Please give a word-for-word repeat of the line containing "X715250Y380000D02*" and all lines that come after it in the entries below, ending at the last line.

Electronics engineering source data:
[Start of Attachment]
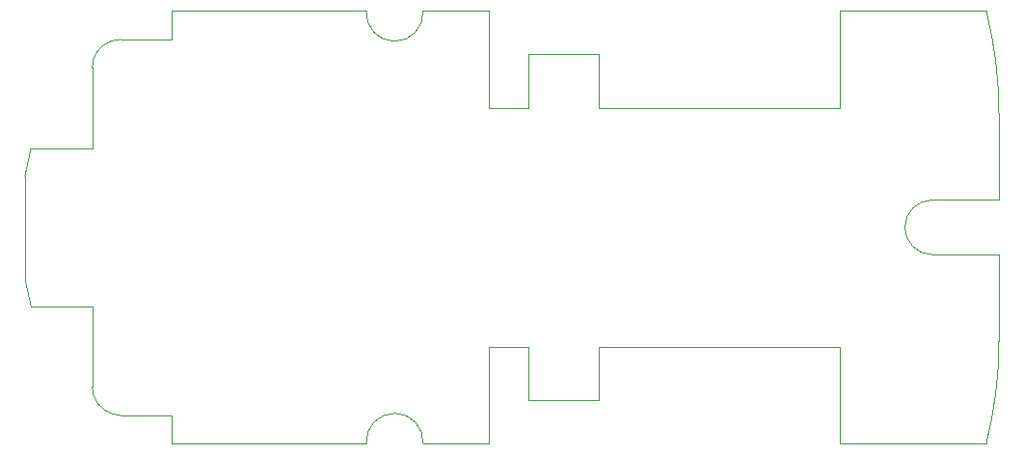
<source format=gko>
G04*
G04 #@! TF.GenerationSoftware,Altium Limited,Altium Designer,18.0.9 (584)*
G04*
G04 Layer_Color=16711935*
%FSLAX44Y44*%
%MOMM*%
G71*
G01*
G75*
%ADD10C,0.1000*%
D10*
X59000Y50000D02*
G03*
X77700Y25807I25000J0D01*
G01*
D02*
G03*
X84000Y25000I6300J24193D01*
G01*
Y355000D02*
G03*
X76137Y353731I0J-25000D01*
G01*
D02*
G03*
X59000Y330000I7863J-23731D01*
G01*
X796616Y214000D02*
G03*
X796745Y166000I0J-24000D01*
G01*
X349536Y-1D02*
G03*
X299648Y-1I-24944J1673D01*
G01*
Y380000D02*
G03*
X349536Y380000I24944J-1673D01*
G01*
X5302Y259300D02*
G03*
X0Y235000I259265J-69300D01*
G01*
X844138Y-0D02*
G03*
X855250Y90000I-358887J90000D01*
G01*
Y290000D02*
G03*
X844138Y380000I-370000J0D01*
G01*
X0Y145000D02*
G03*
X5302Y120700I264567J45000D01*
G01*
X855250Y214000D02*
Y290000D01*
X796616Y214000D02*
X855250D01*
Y90000D02*
Y166000D01*
X796745D02*
X855250D01*
X5490Y120750D02*
X59000D01*
Y50000D02*
Y120750D01*
X84000Y25000D02*
X100606D01*
X129000D01*
Y-0D02*
Y25000D01*
Y-0D02*
X299656D01*
X129000Y355000D02*
Y380000D01*
X101118Y355000D02*
X129000D01*
X84000D02*
X101118D01*
X59000Y259250D02*
Y330000D01*
X5490Y259250D02*
X59000D01*
X129000Y380000D02*
X299656D01*
X349529Y-0D02*
X407250D01*
X349529Y380000D02*
X407250D01*
Y-0D02*
Y85000D01*
X442050D01*
Y38000D02*
Y85000D01*
Y38000D02*
X504050D01*
Y85000D01*
X715250D01*
Y-0D02*
Y85000D01*
Y295000D02*
Y380000D01*
X504050Y295000D02*
X715250D01*
X504050D02*
Y342000D01*
X442050D02*
X504050D01*
X442050Y295000D02*
Y342000D01*
X407250Y295000D02*
X442050D01*
X407250D02*
Y380000D01*
X0Y145000D02*
Y235000D01*
X715250Y380000D02*
X844138D01*
X715250Y-0D02*
X844138D01*
M02*

</source>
[End of Attachment]
THE ANSWER:
X715250Y380000D02*
X844138D01*
X715250Y-0D02*
X844138D01*
M02*

</source>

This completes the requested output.